The deterioration in the health of our children attributed to pollutants, refined foods and overmedication is as big an issue as global warming is. Please consider researching and writing about this topic.
Leslie Embersits
Sydney, Australia
POLITICAL UNREST I did a double take while reading “Right-Side Up,” by Vilayanur S. Ramachandran and Diane Rogers-Ramachandran [Illusions], and it was not because of the interesting visual figures illustrating the article. My surprise was due to the authors’ choice of the word “vapid” to describe George W. Bush’s expression. Even as a Democrat, I find that word choice disappointing and out of place in your magazine. I would have expected more pro fessionalism from Ramachandran, whom I respect for his insightful teaching about pain and brain disorders.
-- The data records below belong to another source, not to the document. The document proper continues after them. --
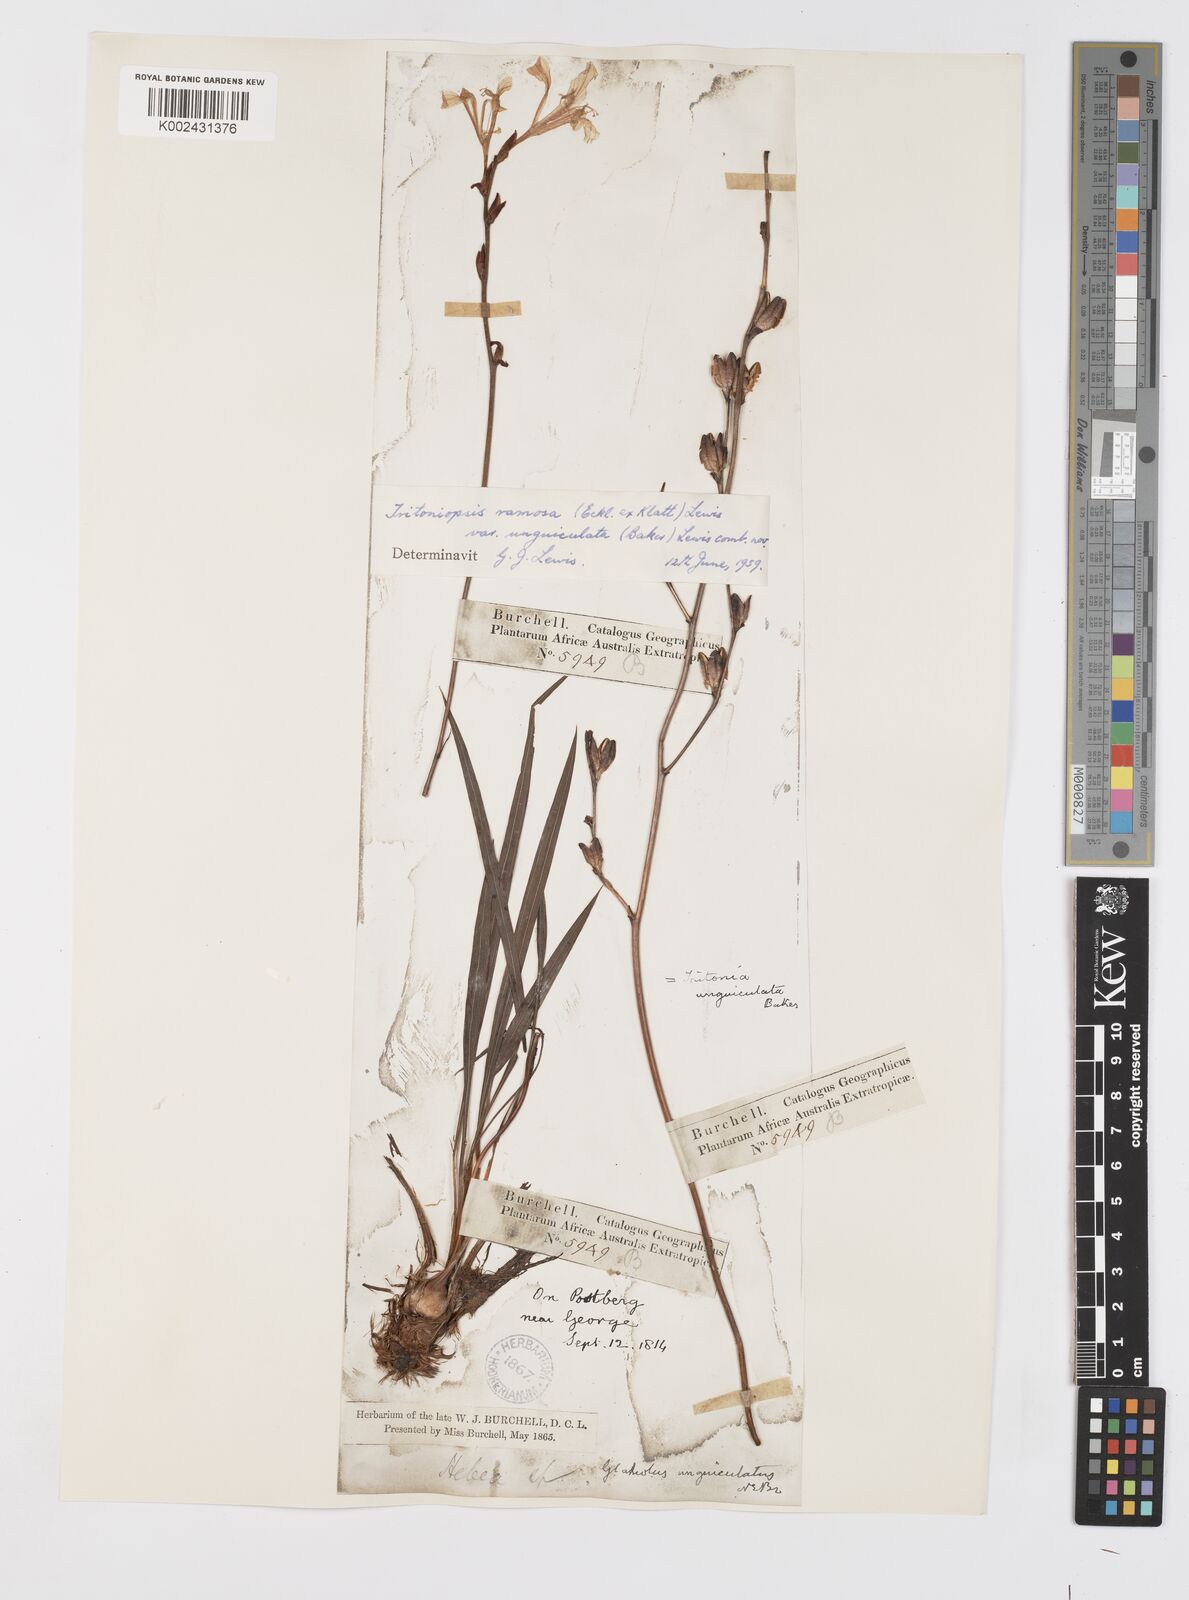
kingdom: Plantae
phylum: Tracheophyta
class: Liliopsida
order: Asparagales
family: Iridaceae
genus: Tritoniopsis
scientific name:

I also hope that Scientific American Mind can avoid becoming a snide, liberal political magazine and return instead to embodying its tagline, covering “thought, ideas and brain science.”
Sarah Whitman
Drexel University College
of Medicine
ERRATA The painting by Salvador Dalí on page 63 (“Rhythm and Blues,” by Ulrich Kraft) was inverted.
In the further reading for “Betting on Consciousness,” by Christof Koch and Kerstin Preuschoff, the citation for Persaud et al. lists the incorrect month of publication. “Post-Decision Wagering Objectively Measures Awareness” appeared in the February 2007 issue of Nature Neuroscience. The paper also appeared online January 21, 2007.